Yields 36 Cookies
Who doesn’t love a snickerdoodle? A sweet dough rolled in sugar and cinnamon and baked until crispy – yum!
Recently I’ve been borrowing cookbooks from the library and according to the “Joy of Baking,” snickerdoodles have been around since the later part of the 1800s. It seems that these cookies descended from either the Germans or the Dutch. Hmmm my husband is a Dutch-German descendent too, maybe I will nickname him my snickerdoodle!
According to my daughter a good snickerdoodle is soft on the inside and crinkly and slightly crunchy on the outside. This recipe nicely fits the bill. I hope you give them a try and let me know how they turn out.
INGREDIENTS:
dusting
¼ cup sugar
3 teaspoons cinnamon
batter
1 cup butter (softened)
1 ½ cups of granulated sugar
2 eggs (room temperature)
1 ¾ cups all-purpose flour
1 cup whole wheat flour
2 teaspoons cream of tartar
1 teaspoon baking soda
¼ teaspoon salt
PREPARATION:
- Pre-heat oven 400 degrees
- In a medium bowl combine the sugar and cinnamon for dusting.

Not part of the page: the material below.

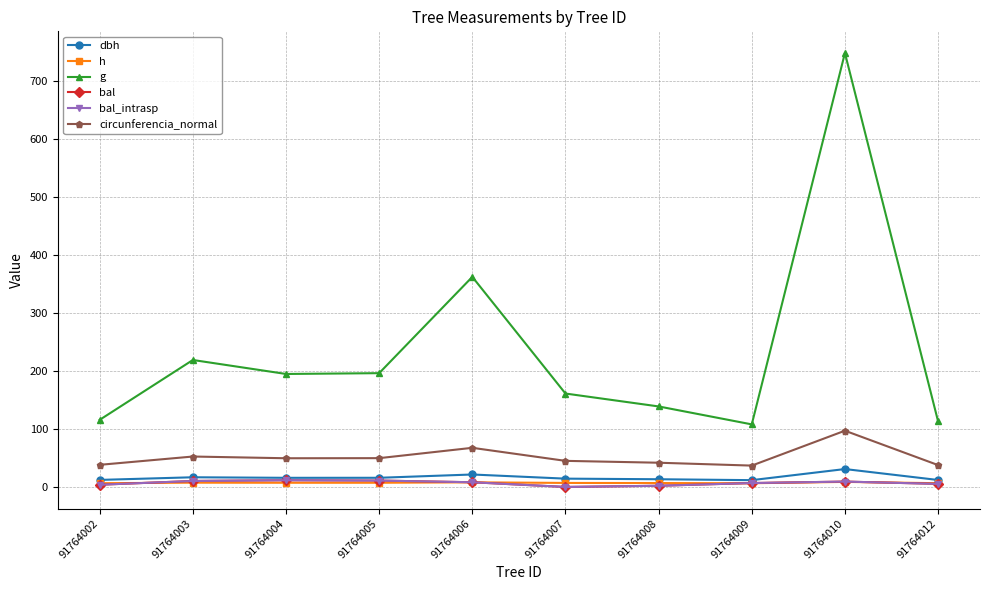

Is the value of bal at 91764010 greater than the value of dbh at 91764006?

No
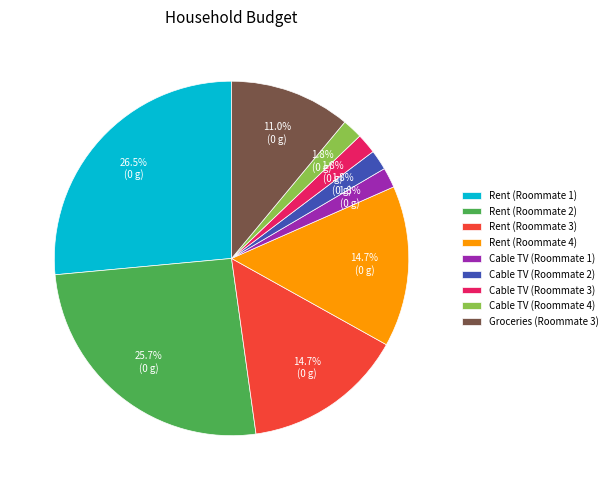

Is it true that Groceries (Roommate 3) is 24% of the pie?

False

- In a large bowl cream together butter and granulated sugar, mixing medium for about 2 minutes.
- Add eggs and mix high for 1 minute.
- Sift in all-purpose flour, whole wheat flour, cream of tartar, baking soda and salt – mix until all thoroughly combined.
- Take a bit more than a tablespoon of batter (I use #50 scoop), roll into a ball and roll in sugar/cinnamon dust. Repeat 36 times.
- Place balls on silpat or parchment paper prepared cookie sheet – placing about 2 inches apart.
- Bake for 8-10 minutes.
- Cool for 5 minutes on cookie sheet before transferring to cooling rack.